--- EXTRACTED MATERIAL ---

___

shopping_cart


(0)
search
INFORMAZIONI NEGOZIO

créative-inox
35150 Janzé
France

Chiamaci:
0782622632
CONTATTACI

___

--- EXERCISE DETAILS ---
Copy out every line of the records above with no changes.

--- WRITTEN RESPONSE ---
shopping_cart


(0)
search
INFORMAZIONI NEGOZIO

créative-inox
35150 Janzé
France

Chiamaci:
0782622632
CONTATTACI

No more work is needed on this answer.